- [Written task 1]: According to the article below on law enforcement deaths, how many officers were killed as a result of ambushes in 2014?

=== Document text ===

The Slatest

FBI Says 51 Law Enforcement Officers Were Killed Last Year, Nearly Double 2013’s Total

Pei Xia Chen, the widow of New York City officer Wenjian Liu, who was shot to death alongside his his partner Rafael Ramos in an unprovoked attack on Dec. 20, 2014.

Eric Thayer/Getty

A preliminary FBI report says 51 United States law enforcement officers were killed in the line of duty in 2014, nearly double the 27 who were killed in similar circumstances the previous year. A breakdown of the deaths:

By circumstance, 11 officers died from injuries inflicted as a result of answering disturbance calls (one of which was a domestic disturbance). Ten officers were conducting traffic pursuits or stops, eight were killed as a result of ambushes (six due to entrapment/premeditated situations and two during unprovoked attacks), and six officers were investigating suspicious persons or circumstances. Five officers sustained fatal injuries while they were performing investigative activities, four while they were engaged in tactical situations, three officers were handling persons with mental illness, and one officer was slain during a drug-related matter. Three officers were killed while attempting other arrests.

=== Data records ===

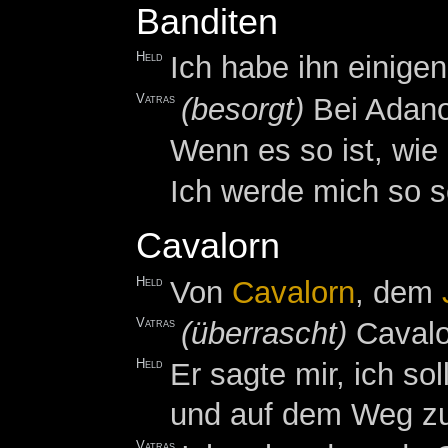
Banditen
Held
Ich habe ihn einige
Vatras
(besorgt)
Bei Adanos
Wenn es so ist, wie
Ich werde mich so 
Cavalorn
Held
Von
Cavalorn
, dem
Vatras
(überrascht)
Cavalo
Held
Er sagte mir, ich so
und auf dem Weg zu
Vatras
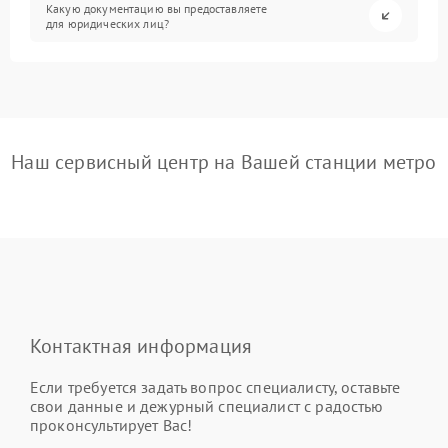
Какую документацию вы предоставляете
для юридических лиц?
Наш сервисный центр на Вашей станции метро
Контактная информация
Если требуется задать вопрос специалисту, оставьте
свои данные и дежурный специалист с радостью
проконсультирует Вас!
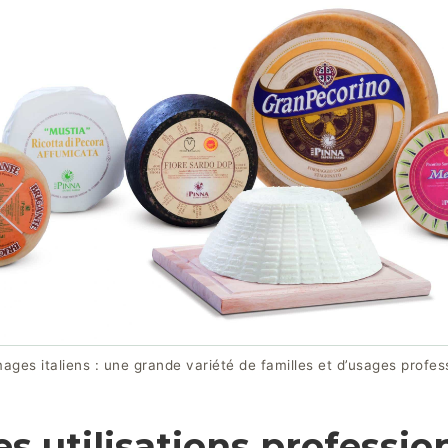
ages italiens : une grande variété de familles et d’usages profes
s utilisations professio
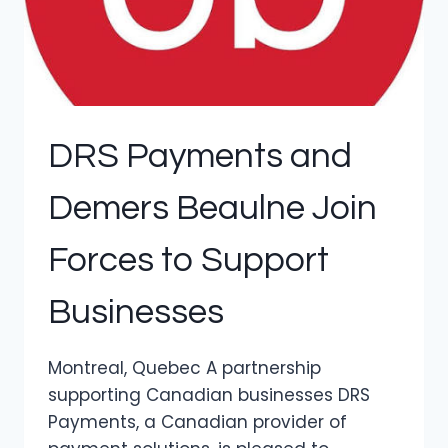
DRS Payments and
Demers Beaulne Join
Forces to Support
Businesses
Montreal, Quebec A partnership
supporting Canadian businesses DRS
Payments, a Canadian provider of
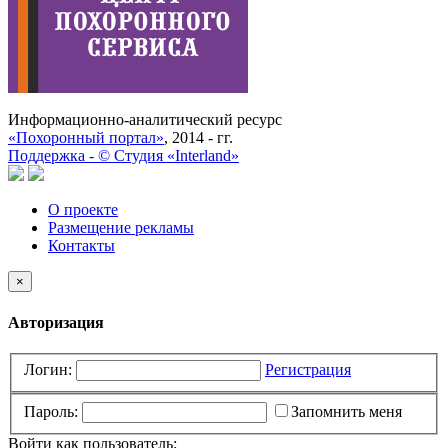
Информационно-аналитический ресурс
«Похоронный портал»
, 2014 - гг.
Поддержка -
©
Cтудия «Interland»
О проекте
Размещение рекламы
Контакты
×
Авторизация
Логин:
Регистрация
Пароль:
Запомнить меня
Войти как пользователь:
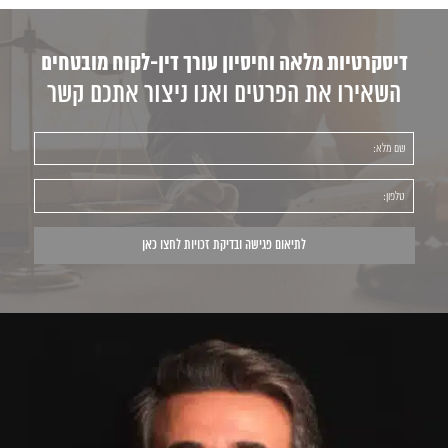
דיסקרטיות מלאה וחיסיון עורך דין-לקוח מובטחים
השאירו את הפרטים ואנו ניצור אתכם קשר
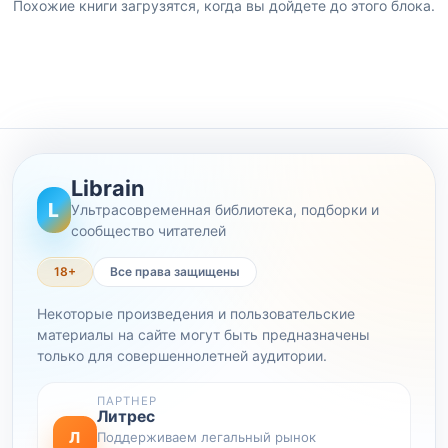
Похожие книги загрузятся, когда вы дойдете до этого блока.
Librain
L
Ультрасовременная библиотека, подборки и
сообщество читателей
18+
Все права защищены
Некоторые произведения и пользовательские
материалы на сайте могут быть предназначены
только для совершеннолетней аудитории.
ПАРТНЕР
Литрес
Л
Поддерживаем легальный рынок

===

- [Written task 2]: Quote every line of the extracted page text data above without any changes, leaving the pictures out of your answer.

- [Problem solution 1]: Eight officers were killed as a result of ambushes.

- [Problem solution 2]:
Banditen
Held
Ich habe ihn einige
Vatras
(besorgt)
Bei Adanos
Wenn es so ist, wie
Ich werde mich so 
Cavalorn
Held
Von
Cavalorn
, dem
Vatras
(überrascht)
Cavalo
Held
Er sagte mir, ich so
und auf dem Weg zu
Vatras
Какую документацию вы предоставляете
для юридических лиц?
Наш сервисный центр на Вашей станции метро
Контактная информация
Если требуется задать вопрос специалисту, оставьте
свои данные и дежурный специалист с радостью
проконсультирует Вас!
ages italiens : une grande variété de familles et d’usages profes
s utilisations professio
DRS Payments and
Demers Beaulne Join
Forces to Support
Businesses
Montreal, Quebec A partnership
supporting Canadian businesses DRS
Payments, a Canadian provider of
Информационно-аналитический ресурс
«Похоронный портал»
, 2014 - гг.
Поддержка -
©
Cтудия «Interland»
О проекте
Размещение рекламы
Контакты
×
Авторизация
Логин:
Регистрация
Пароль:
Запомнить меня
Войти как пользователь:
דיסקרטיות מלאה וחיסיון עורך דין-לקוח מובטחים
השאירו את הפרטים ואנו ניצור אתכם קשר
Похожие книги загрузятся, когда вы дойдете до этого блока.
Librain
L
Ультрасовременная библиотека, подборки и
сообщество читателей
18+
Все права защищены
Некоторые произведения и пользовательские
материалы на сайте могут быть предназначены
только для совершеннолетней аудитории.
ПАРТНЕР
Литрес
Л
Поддерживаем легальный рынок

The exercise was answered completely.